Another of the top five varietals in Bordeaux but used as a minor blending grape. Malbec has found a better home in New World countries, especially Argentina, where the dry climate produces stellar results.

Merlot (red)

Merlot is the most widely planted grape in Bordeaux but it is popular around the globe as a stand-alone bottling. Depending on how it is grown and handled by winemakers, Merlot can be either a simple everyday red or a long-lived collectible.

Muscat (white)

Muscat is really a family of white wines with several variations such as Muscat of Alexandria or Muscat Blanc. Made in dry, sweet, and sparkling versions this ancient grape family is cultivated throughout the world.

Pinotage (red)

Created in the South Africa wine country as a hybrid of Pinot Noir and Cinsault, Pinotage produces deep red wines that are fruity and brambly but styles vary so there is little consistency in the marketplace. It is mostly experimental outside of South Africa.

Pinot Blanc (white)

Pinot Blanc is a close relative of Pinot Gris and produces light, dry white wines with good acidity but little aroma. Sometimes used as a blending grape.

Pinot Gris (white)

Also known as Pinot Grigio in Italy, this white wine grape is a clone of Pinot Noir. It does well in Oregon, parts of northern Italy and the Alsace region of France.

Pinot Noir (red)

Notoriously finicky to grow, Pinot Noir is the red wine grape of Burgundy. In the New World, good success has been achieved in Oregon and cooler areas of California. Complex, full-bodied and rich, Pinot Noir is capable of producing some of the very finest wines available.

Petite Sirah (red)

Often confused with Syrah, Petite Sirah’s is the name given to the Durif grape in California and is only a cousin to the Syrah grape. Dark, intense and tannic, Petite Sirah ages well but is often used as a blending grape, especially with Zinfandel.

Riesling (white)

Riesling’s soul is in Germany but good examples can also be found in many countries. Riesling makes excellent dry and sweet white wines that are unique, pair well with a wide variety of foods and can have good aging ability.

Sangiovese (red)

The primary grape of Italian Chianti, Sangiovese is a medium-weight red wine with a good acidic structure that compliments food.

Sauvignon Blanc (white)

Sometimes labeled as Fume Blanc in California, this refreshing light white wine is typically high in acid and has zesty flavors that range from fresh-mowed grass to grapefruit.

Semillon (white)

Made in both dry and sweet versions, Semillon is perhaps best-known as the primary grape in the world’s most highly touted dessert wine, Chateau d’Yquem. Blends with Sauvignon Blanc and Semillon are common in France. Chile grows the highest volume of Semillon.

Syrah (red)

Shiraz and Syrah are the same grape varietal, but Shiraz became the name of the wine in Australia, South Africa and other locales.

Tempranillo (red)

The major red wine grape of Spain, Tempranillo is the basis of wines from Rioja and other areas.

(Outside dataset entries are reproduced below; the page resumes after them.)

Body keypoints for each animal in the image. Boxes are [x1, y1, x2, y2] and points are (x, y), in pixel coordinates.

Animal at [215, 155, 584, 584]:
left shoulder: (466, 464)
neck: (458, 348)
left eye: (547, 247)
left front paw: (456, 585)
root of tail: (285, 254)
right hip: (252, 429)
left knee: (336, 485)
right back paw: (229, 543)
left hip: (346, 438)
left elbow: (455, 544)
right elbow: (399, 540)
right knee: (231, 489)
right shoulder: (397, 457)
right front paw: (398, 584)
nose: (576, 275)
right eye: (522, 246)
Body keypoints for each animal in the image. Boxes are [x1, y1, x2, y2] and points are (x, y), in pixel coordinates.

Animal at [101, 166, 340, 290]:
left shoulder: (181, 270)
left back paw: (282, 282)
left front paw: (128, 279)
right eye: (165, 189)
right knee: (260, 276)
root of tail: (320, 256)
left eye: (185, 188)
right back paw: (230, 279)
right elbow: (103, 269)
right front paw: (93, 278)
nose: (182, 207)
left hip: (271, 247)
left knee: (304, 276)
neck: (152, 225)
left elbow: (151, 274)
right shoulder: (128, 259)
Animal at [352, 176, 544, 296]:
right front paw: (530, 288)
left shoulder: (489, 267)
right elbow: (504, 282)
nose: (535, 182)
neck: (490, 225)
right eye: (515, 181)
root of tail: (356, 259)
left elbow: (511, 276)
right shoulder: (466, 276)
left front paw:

It is often blended with other grapes to produce a dark, rich red wine with excellent aging capabilities.

Viognier (white)

A dry, highly aromatic wine that often smells like flowers or perfume, Viognier is growing in popularity in many winegrowing regions. Deep gold in color and weighty, Viognier is not very high in acid and is often used as a blending grape but can be spectacular as a stand-alone bottling.

Zinfandel (red)

Although it’s considered a California native, Zinfandel has its roots in the Old World country of Croatia. Red wines made from Zinfandel can be dry, fruity and robust or when very ripe, more like Port. In the 1980s a rose of Zinfandel made in slightly sweet style started the White Zinfandel craze that remains popular today.